Electronics source listings:
-.-.-
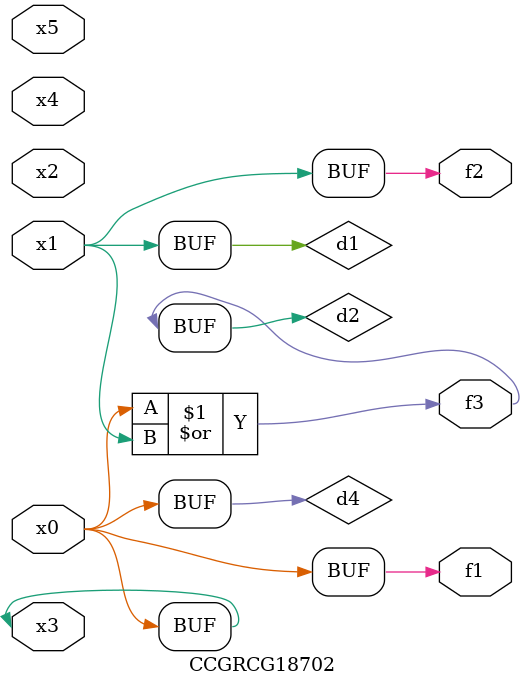
<source format=v>
module CCGRCG18702(
	input x0, x1, x2, x3, x4, x5,
	output f1, f2, f3
);

	wire d1, d2, d3, d4;

	and (d1, x1);
	or (d2, x0, x1);
	nand (d3, x0, x5);
	buf (d4, x0, x3);
	assign f1 = d4;
	assign f2 = d1;
	assign f3 = d2;
endmodule

</source>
-.-.-
■ Problem
Please retype, exactly as written, every line from the line containing "buf (d4, x0, x3);" through the last line of the records above, including both of those lines, and nothing else.

■ Exercise solution
	buf (d4, x0, x3);
	assign f1 = d4;
	assign f2 = d1;
	assign f3 = d2;
endmodule

</source>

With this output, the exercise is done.